The initial value x3 and the instantaneous value of the ramp x2 are stored in the arithmetic unit I are added with the correct sign and thus form the setpoint w of the control loop, which (in this example) falls linearly according to the desired function.

The controller uses the instantaneous value of the actual value X1 and the of the specified setpoint w, the control deviation xw = x1 - w and influences the Process in such a way that in the settled state xw = °, i.e. x1 = w.

When the process starts, the initial value is saved and the Ramp generator started. After the process has finished, the ramp is set back to "zero", so that the process can begin again. Through the hold amplifier the Initial conditions set automatically. The slope of the ramp is both internal as well as externally controllable.

The adder / subtracter I can either be connected to an additional computing device or implemented in a controller.
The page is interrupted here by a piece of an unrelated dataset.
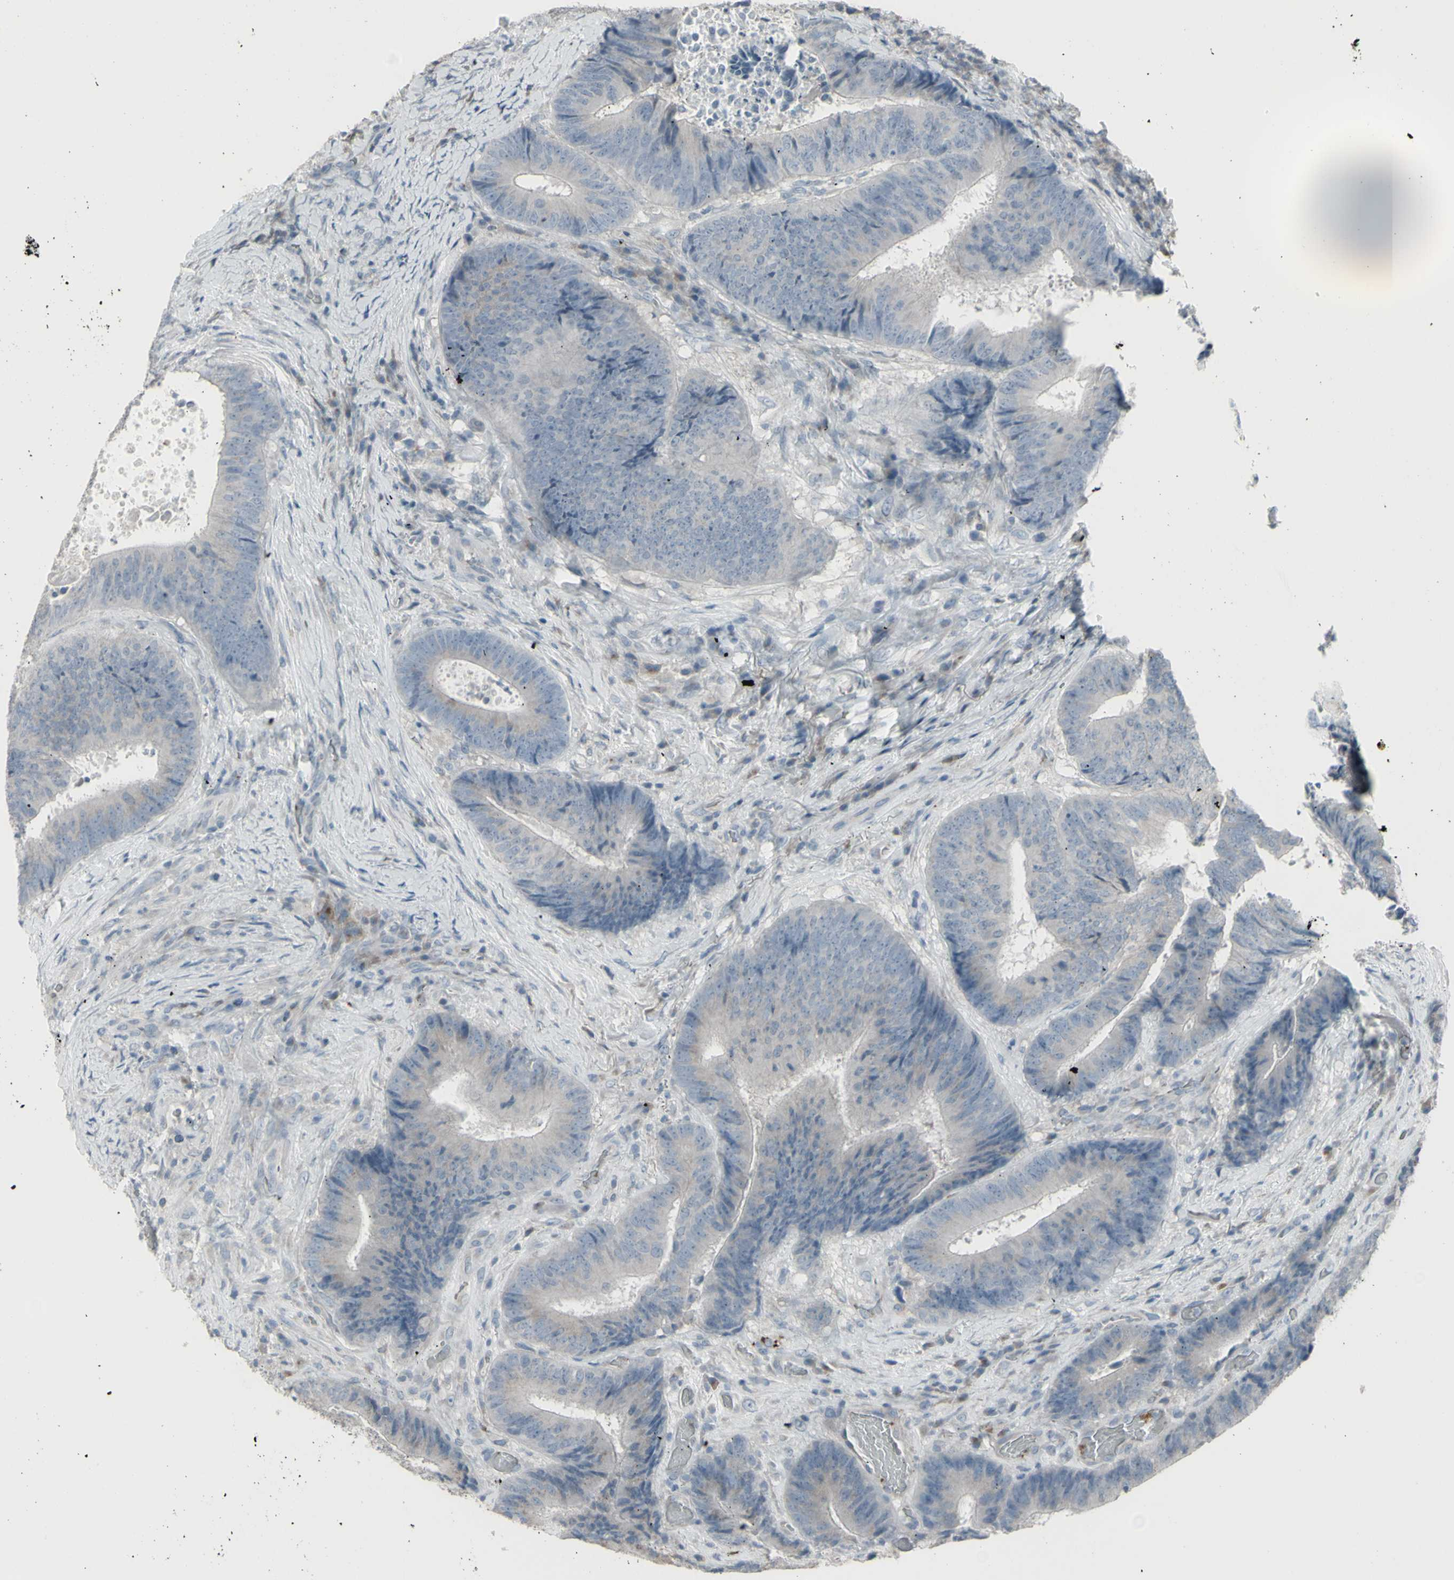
{"staining": {"intensity": "weak", "quantity": "<25%", "location": "cytoplasmic/membranous"}, "tissue": "colorectal cancer", "cell_type": "Tumor cells", "image_type": "cancer", "snomed": [{"axis": "morphology", "description": "Adenocarcinoma, NOS"}, {"axis": "topography", "description": "Rectum"}], "caption": "Colorectal cancer was stained to show a protein in brown. There is no significant expression in tumor cells.", "gene": "CD79B", "patient": {"sex": "male", "age": 72}}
The signs entered in Fig. 3 apply to a linearly decreasing process variable, e.g. "Emptying a Container".

Claims (4)

Claims 1. A method for keeping the rate of change constant a physical variable, characterized in that the change in the process variable is specified by a ramp function that the initial value. the process size is measured and stored, and that from the instantaneous value of the ramp and stored value the setpoint is determined and compared with the actual value, and in itself known A manipulated variable influencing the process sequence is derived from the deviations will. 2. Circuit arrangement for performing the method according to claim 1, complete with a ramp generator (4), a hold amplifier (3), and a Controller (5) to which the output variable (x2) of the ramp generator (4), which is in the hold amplifier (3) stored value (x3) and the current actual value (x1) can be supplied and at the output of which the manipulated variable (y) can be taken. 3. Circuit arrangement according to claim 2, characterized in that the controller (5) contains a computing device (I). 4. Circuit arrangement according to claim 2, characterized in that Ramp generator (4) and hold amplifier (3) combined in one device (e.g. integrator) are.